Synthesis and characterization of new piperazine-type inhibitors for mitochondrial NADH-ubiquinone oxidoreductase (complex I).

The mode of action of Deltalac-acetogenins, strong inhibitors of bovine heart mitochondrial complex I, is different from that of traditional inhibitors such as rotenone and piericidin A [Murai, M., et al. (2007) Biochemistry 46 , 6409-6416]. As further exploration of these unique inhibitors might provide new insights into the terminal electron transfer step of complex I, we drastically modified the structure of Deltalac-acetogenins and characterized their inhibitory action. In particular, on the basis of structural similarity between the bis-THF and the piperazine rings, we here synthesized a series of piperazine derivatives. Some of the derivatives exhibited very potent inhibition at nanomolar levels. The hydrophobicity of the side chains and their balance were important structural factors for the inhibition, as is the case for the original Deltalac-acetogenins.

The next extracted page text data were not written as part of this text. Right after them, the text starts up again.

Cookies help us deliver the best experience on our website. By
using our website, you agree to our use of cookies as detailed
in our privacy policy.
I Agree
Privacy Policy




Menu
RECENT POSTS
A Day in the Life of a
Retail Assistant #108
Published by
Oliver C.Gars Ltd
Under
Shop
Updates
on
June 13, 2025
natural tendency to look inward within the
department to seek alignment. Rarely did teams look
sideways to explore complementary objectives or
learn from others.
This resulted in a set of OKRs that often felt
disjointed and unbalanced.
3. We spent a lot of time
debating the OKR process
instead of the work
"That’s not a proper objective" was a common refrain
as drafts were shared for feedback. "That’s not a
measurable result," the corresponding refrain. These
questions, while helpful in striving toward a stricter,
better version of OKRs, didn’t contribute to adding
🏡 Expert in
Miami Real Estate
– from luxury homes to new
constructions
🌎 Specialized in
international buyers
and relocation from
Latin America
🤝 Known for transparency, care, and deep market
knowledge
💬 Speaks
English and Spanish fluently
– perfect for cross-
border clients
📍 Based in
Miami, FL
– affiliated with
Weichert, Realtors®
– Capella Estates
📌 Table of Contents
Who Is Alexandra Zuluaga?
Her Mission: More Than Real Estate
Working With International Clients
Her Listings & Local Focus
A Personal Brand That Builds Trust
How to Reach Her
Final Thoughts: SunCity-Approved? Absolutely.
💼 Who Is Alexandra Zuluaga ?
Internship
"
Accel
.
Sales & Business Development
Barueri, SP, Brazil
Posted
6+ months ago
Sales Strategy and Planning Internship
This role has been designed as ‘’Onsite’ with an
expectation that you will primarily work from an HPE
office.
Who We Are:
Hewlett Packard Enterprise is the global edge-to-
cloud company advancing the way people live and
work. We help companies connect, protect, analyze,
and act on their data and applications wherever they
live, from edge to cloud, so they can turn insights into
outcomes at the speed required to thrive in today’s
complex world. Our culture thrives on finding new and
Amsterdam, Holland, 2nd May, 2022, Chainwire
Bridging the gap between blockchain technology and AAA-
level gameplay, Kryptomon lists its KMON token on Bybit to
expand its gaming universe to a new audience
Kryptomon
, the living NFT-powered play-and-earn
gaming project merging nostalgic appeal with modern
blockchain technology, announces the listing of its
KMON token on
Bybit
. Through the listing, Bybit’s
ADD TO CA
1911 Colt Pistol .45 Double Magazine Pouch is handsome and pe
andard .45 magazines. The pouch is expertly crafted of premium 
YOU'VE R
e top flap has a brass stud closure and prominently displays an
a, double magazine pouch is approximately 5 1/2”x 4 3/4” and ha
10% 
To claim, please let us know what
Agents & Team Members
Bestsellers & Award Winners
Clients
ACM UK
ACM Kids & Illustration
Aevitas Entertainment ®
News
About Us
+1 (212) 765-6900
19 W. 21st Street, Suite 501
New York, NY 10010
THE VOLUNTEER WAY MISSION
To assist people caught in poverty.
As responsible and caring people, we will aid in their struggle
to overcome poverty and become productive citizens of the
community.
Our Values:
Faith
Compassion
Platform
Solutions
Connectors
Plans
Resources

However, unlike in the case of the original Deltalac-acetogenins, (i) the presence of two hydroxy groups is not crucial for the activity, (ii) the level of superoxide production induced by the piperazines is relatively high, (iii) the inhibitory potency for the reverse electron transfer is remarkably weaker than that for the forward event, and (iv) the piperazines efficiently suppressed the specific binding of a photoaffinity probe of natural-type acetogenins ([ (125)I]TDA) to the ND1 subunit. We therefore conclude that the action mechanism of the piperazine series differs from that of the original Deltalac-acetogenins. The photoaffinity labeling study using a newly synthesized photoreactive piperazine ([ (125)I]AFP) revealed that this compound binds to the 49 kDa subunit and an unidentified subunit, not ND1, with a frequency of approximately 1:3. A variety of traditional complex I inhibitors as well as Deltalac-acetogenins suppressed the specific binding of [ (125)I]AFP to the subunits. The apparent competitive behavior of inhibitors that seem to bind to different sites may be due to structural changes at the binding site, rather than occupying the same site. The meaning of the occurrence of diverse inhibitors exhibiting different mechanisms of action is discussed in light of the functionality of the membrane arm of complex I.